Activity 1
From the R tutorial, return the passage from "The code above" up to and including "it belong to?".
Activity 2
Summarize the R tutorial in two sentences.
Activity 3
Write what comes next in the R tutorial, picking up after its final line.

Text shown

====

This post is Part II of our series on working with data in R (you can find Part I here).
Next Steps
In this post, we will continue to learn about data classes in R, such as Vectors, Factors, Matrices and Data Frames. We will also look at a number of ways in which data can be loaded – or “read in” to R for analysis. Enjoy!
Assigning Objects: Vectors
When we left off on Part I of this series, we had just created a new object by “assigning” values we had specified to it. For example:
vec <- c(2, 4, 6, 8, 10)
The code above creates a new object in our R environment called ‘vec’ which consists of the values 2, 4, 6, 8, and 10. In R, this object is known as a vector. Specifically, a numeric vector since it contains numbers as opposed to characters, etc.
We can call this object by name within a variety of basic R functions to learn more about it:
class(vec) # What data class does it belong to?
## [1] "numeric"
str(vec) # What is its "structure"?
## num [1:5] 2 4 6 8 10
sum(vec) # What is the sum of its values?

====

Study material

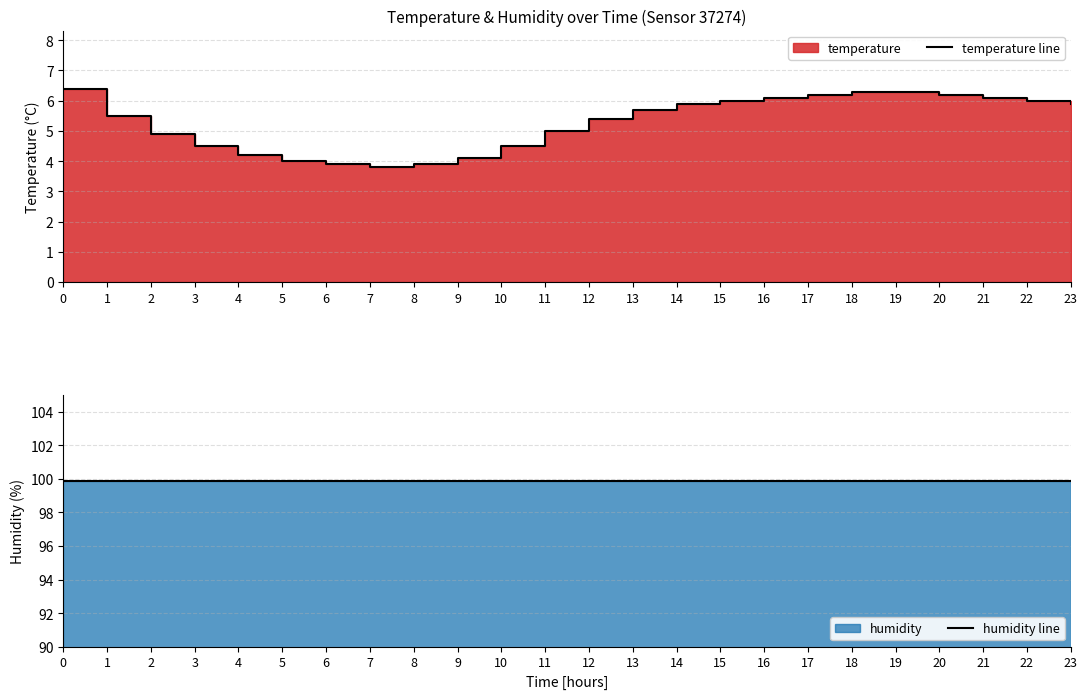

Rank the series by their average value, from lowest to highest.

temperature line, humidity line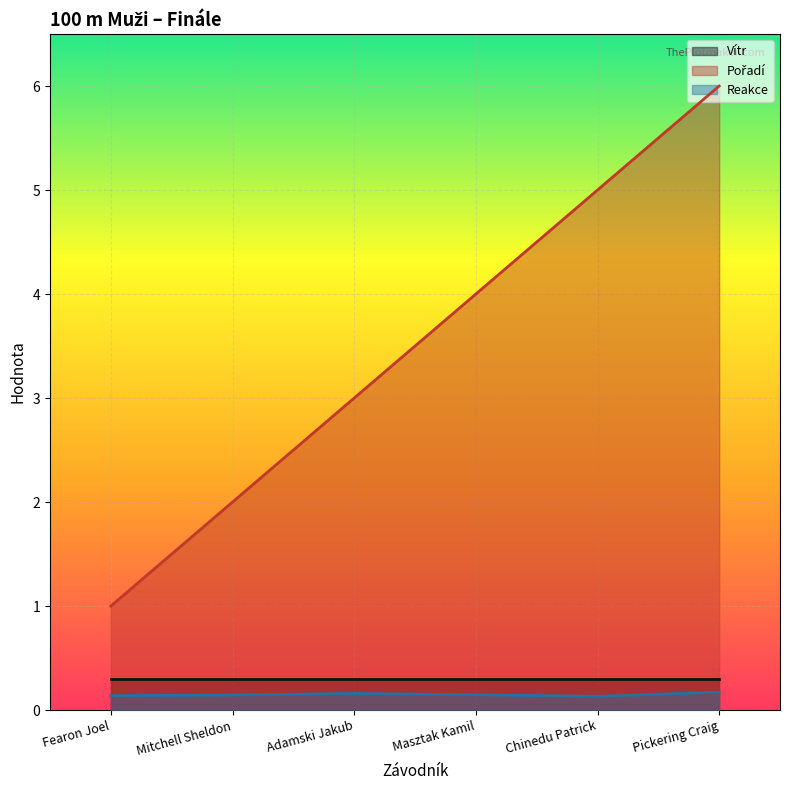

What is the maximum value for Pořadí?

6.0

====

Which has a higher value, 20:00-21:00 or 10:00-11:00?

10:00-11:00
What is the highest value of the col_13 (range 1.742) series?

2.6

====

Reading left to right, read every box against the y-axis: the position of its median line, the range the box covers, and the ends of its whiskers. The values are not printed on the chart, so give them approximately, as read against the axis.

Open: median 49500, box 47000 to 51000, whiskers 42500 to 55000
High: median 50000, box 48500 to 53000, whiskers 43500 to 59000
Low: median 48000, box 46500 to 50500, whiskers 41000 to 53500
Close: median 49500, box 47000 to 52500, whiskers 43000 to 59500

====

Written response 1
The code above creates a new object in our R environment called ‘vec’ which consists of the values 2, 4, 6, 8, and 10. In R, this object is known as a vector. Specifically, a numeric vector since it contains numbers as opposed to characters, etc.
We can call this object by name within a variety of basic R functions to learn more about it:
class(vec) # What data class does it belong to?

Written response 2
This second part of a series on working with data in R covers data classes such as vectors, factors, matrices, and data frames, along with several ways to read data into R for analysis. It starts by revisiting the object 'vec', a numeric vector holding 2, 4, 6, 8, and 10, and uses functions like class(), str(), and sum() to examine it.

Written response 3
## [1] 30
mean(vec) # What is the mean of its values?
## [1] 6
summary(vec) # Displays basic information, such as a variable's distribution characteristics
## Min. 1st Qu. Median Mean 3rd Qu. Max.
## 2 4 6 6 8 10
Character Vectors
Of course, vectors don’t need to be numeric, we can also create character vectors using a variation on the code above:
w <- c("a", "b", "c", "d")
class(w)
## [1] "character"
w
## [1] "a" "b" "c" "d"
Lists
We can also create a special kind of vector called a list, comprised of elements from different data classes (see Part I of this series for a review of data classes in R). Below is an example of a list containing numeric and character data:
x <- list(1, 2, 3, 4, "a")
class(x)
## [1] "list"
x
## [[1]]
## [1] 1
##
## [[2]]
## [1] 2
##
## [[3]]
## [1] 3
##
## [[4]]
## [1] 4
##
## [[5]]
## [1] "a"
Factors
Another special kind of vector in R is the factor. Factor variables are used to represent categorical data and can be ordered or unordered in nature. Factors allow R to make important distinctions and treat categorical data (such as Male/Female, Smoker/Non-Smoker, etc) properly in a wide variety of analytical procedures. In R, factors can be thought of as integer variables where each integer has a label.
We can create a factor variable explicitly by using the factor()
function below:
f <- factor(c("yes", "yes", "no", "yes"))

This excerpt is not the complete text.